Over time, overemphasis and adherence to the same proven routines that helped your organization achieve success can also lead to its decline resulting from organizational inertia, complacency, and inflexibility. Drawing lessons from one of the best models of success, the evolutionary model, Inverting the Paradox of Excellence explains why your organization must proactively seek out changes or variations on a continuous basis for ensuring excellence by testing out a continuum of opportunities and advantages. In other words, to maintain excellence, the company must be in a constant state of flux!

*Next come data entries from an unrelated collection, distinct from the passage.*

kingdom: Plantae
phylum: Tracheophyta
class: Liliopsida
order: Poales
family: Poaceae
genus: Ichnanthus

The book introduces the patterns and anti-patterns of excellence and includes detailed case studies based on different dimensions of variations, including shared values variations, structure variations, and staff variations. It presents these case studies through the prism of the "variations" idea to help you visualize the difference of the "case history" approach presented here. The case studies illustrate the different dimensions of business variations available to help your organization in its quest towards achieving and sustaining excellence.

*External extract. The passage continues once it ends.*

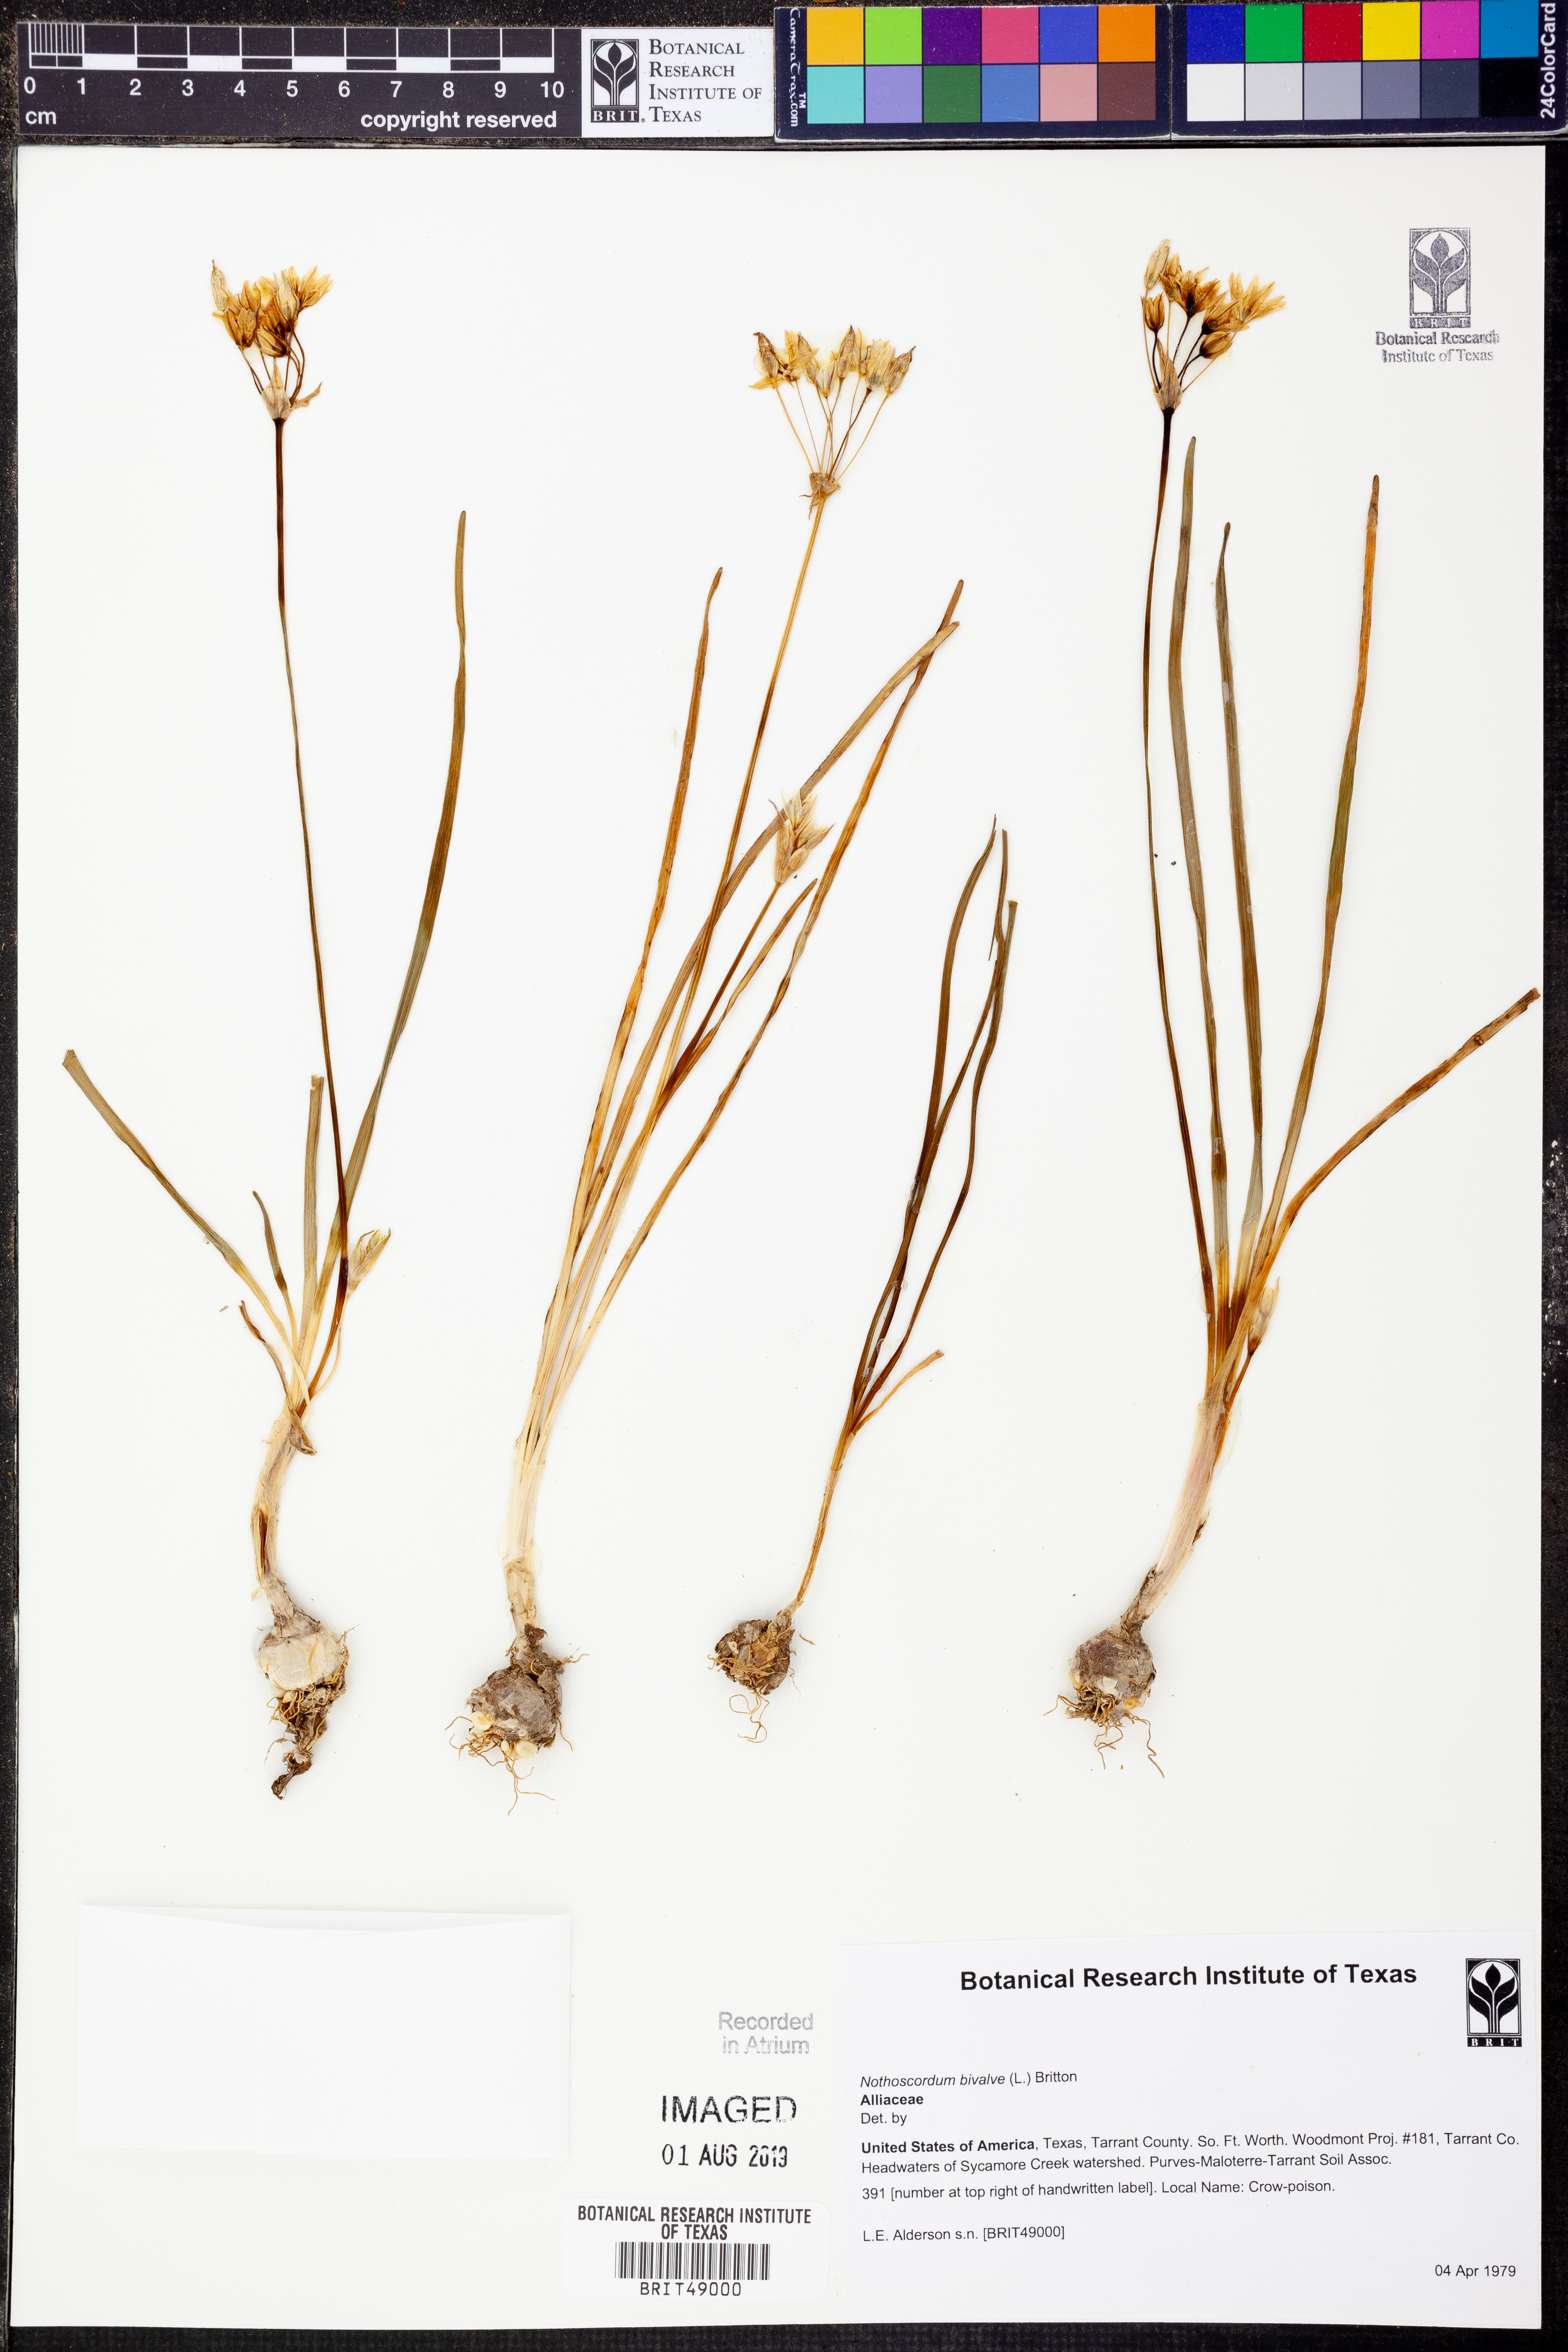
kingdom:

The book extends a set of variations inspired by the pioneering McKinsey 7S model, namely shared values, strategy, structure, stuff, style, staff, skills, systems, and sequence. It includes case history segments for Toyota, Acer, eBay, ABB, Cisco, Blackberry, Tata, Samsung, Volvo, Charles Schwab, McDonald's, Scania, Starbucks, Google, Disney, and NUMMI. It also includes detailed case histories of GE, IBM, and UPS.
Author Biography:
Vivek Kale has more than two decades of professional IT experience during which he has handled and consulted on various aspects of enterprise-wide information modeling, enterprise architectures, business process re-design, and, e-business architectures. He has been Group CIO of Essar Group, the steel/oil & gas major of India, as well as, Raymond Ltd., the textile & apparel major of India. He is a seasoned practitioner in transforming the business of IT, facilitating business agility and enabling the Process Oriented Enterprise. He is the author of Implementing SAP R/3: The Guide for Business and Technology Managers, Sams (2000), A Guide to Implementing the Oracle Siebel CRM 8.x, McGraw-Hill India (2009) and Guide to Cloud Computing for Business and Technology Managers: From Distributed Computing to Cloudware Applications, Chapman and Hall (2014).